HP recently launched the BladeSystem, an environment that uses HP blade servers, services, networking, management software and virtualization tools to deliver automated computing to enterprise-sized businesses.
BladeSystem is aimed at lowering the cost of blade ownership and is part of HP's Adaptive Enterprise architecture, which covers the automation and dynamic re-provisioning of systems, storage and networking gear.
To increase users' adoption of HP blades, the company will provide installation and start-up services for US$1,600.
The company also introduced the Virtual Server Environment, the OpenView Change and Configuration management system and Utility Services. HP's Virtual Server Environment automatically grows or shrinks resources dynamically, according to changing business needs. The OpenView Change and Configuration management package automates the change and configuration of network resources. Utility Services allows pay-as-you-go acquisition of computing gear through HP's Managed Services.
Bausch & Lomb is using HP blade servers to streamline its data center and synchronize IT with the company's changing needs.
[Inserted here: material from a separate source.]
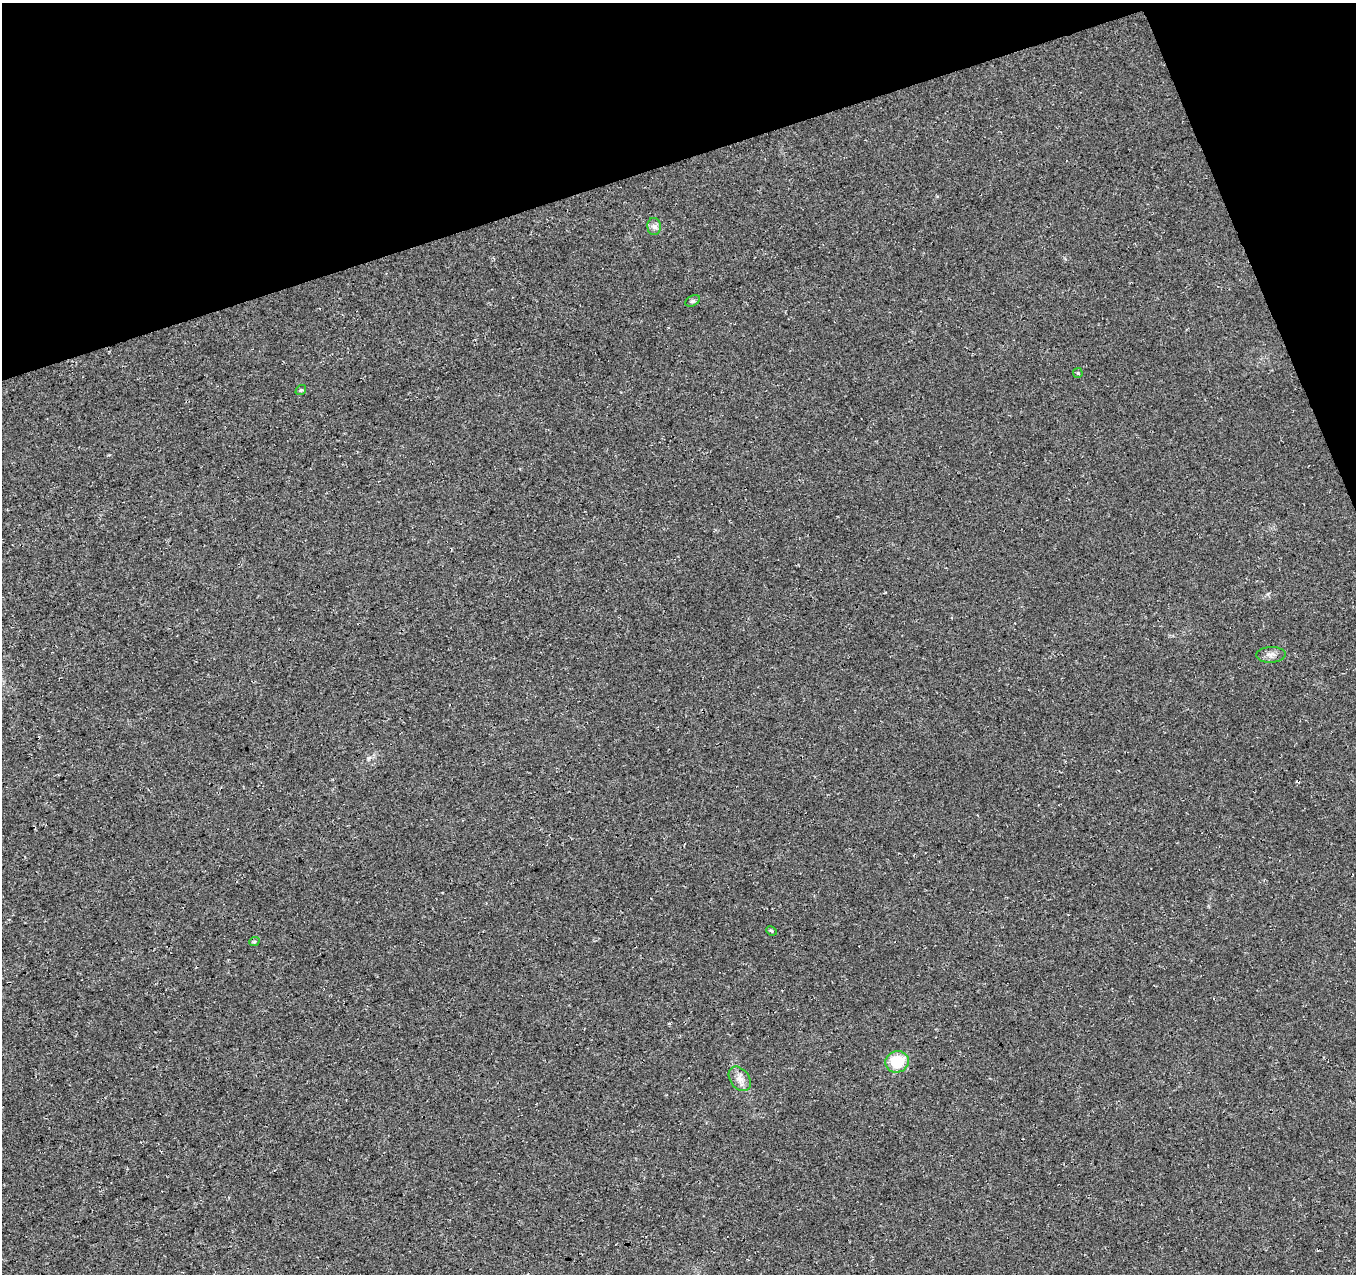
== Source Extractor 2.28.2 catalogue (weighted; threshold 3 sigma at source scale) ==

HP claims its blade systems will cost 25 per cent less than traditional rack-mounted systems and double the number of servers that can be managed by an IT staff.
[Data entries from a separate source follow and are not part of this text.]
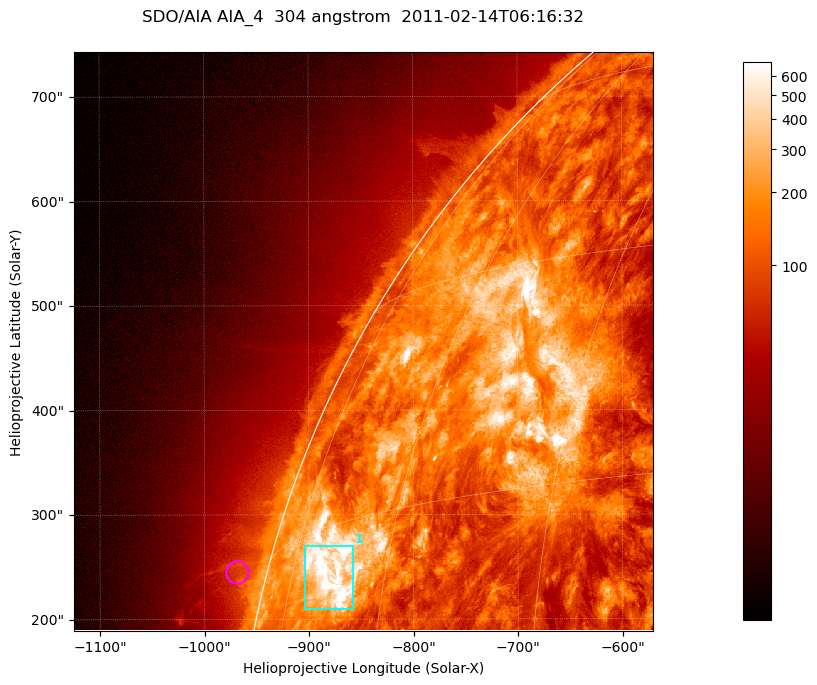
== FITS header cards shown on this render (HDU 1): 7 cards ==
TELESCOP= 'SDO/AIA '           / For AIA: SDO/AIA
INSTRUME= 'AIA_4   '           / For AIA: AIA_ATA1, AIA_ATA2, AIA_ATA3 or AIA_AT
WAVELNTH=                  304 / [angstrom] Wavelength
WAVEUNIT= 'angstrom'           / Wavelength unit: angstrom
DATE-OBS= '2011-02-14T06:16:32.124' / [ISO] Date when observation started; ISO 8
CTYPE1  = 'HPLN-TAN'           / CTYPE1; Typically HPLN
CTYPE2  = 'HPLT-TAN'           / CTYPE2; Typically HPLT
It also claims that by 2008, more than 50 per cent of HP's business will be built around BladeSystem.
The company says its Systems Insight Manager (SIM) is now optimized to manage BladeSystem and provides a single point of control. SIM incorporates storage, client, network and power management as well as server deployment, performance and workload management into a single console.
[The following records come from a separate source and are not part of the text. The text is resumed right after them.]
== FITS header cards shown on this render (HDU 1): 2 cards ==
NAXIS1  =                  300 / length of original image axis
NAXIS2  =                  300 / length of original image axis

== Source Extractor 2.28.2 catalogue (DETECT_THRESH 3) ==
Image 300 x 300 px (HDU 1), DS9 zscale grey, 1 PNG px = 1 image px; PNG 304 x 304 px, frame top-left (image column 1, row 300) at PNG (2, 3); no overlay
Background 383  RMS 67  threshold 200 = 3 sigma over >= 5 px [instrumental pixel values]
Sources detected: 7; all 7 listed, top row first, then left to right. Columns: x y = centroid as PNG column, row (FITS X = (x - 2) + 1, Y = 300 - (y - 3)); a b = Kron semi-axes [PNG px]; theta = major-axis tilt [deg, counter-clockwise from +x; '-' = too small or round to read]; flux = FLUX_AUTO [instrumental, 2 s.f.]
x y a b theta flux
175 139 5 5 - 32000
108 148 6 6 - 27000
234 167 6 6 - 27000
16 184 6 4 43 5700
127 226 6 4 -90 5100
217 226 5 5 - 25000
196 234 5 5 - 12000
HP's Essentials Virtual Machine Management Pack, working with SIM, provides management and control of virtual machines created with either Microsoft's Virtual Server or VMware's GSX or ESX Server.
The Essentials Automation Controller Pack coordinates other HP management tools to enable automated event-based policies and tasks across the blade infrastructure. This includes provisioning servers, operating systems, IP addresses, VLANs, load balancing and storage partitioning.
The Essentials Patch and Vulnerability Pack also works with SIM to utilize Radia, a software package that helps identify and patch software vulnerabilities.
In addition, HP plans to introduce Essentials Intelligent Networking, which detects and analyzes network bottlenecks, and Essentials Insight Lights-Out, a built-in management processor for setting up blade servers and enclosures.
The new BladeSystem division is administered under the company's Enterprise Storage and Servers Group. It is headed up by Rick Becker, a former vice president in the Industry Standard Server Group, which makes servers based on Intel and AMD processors.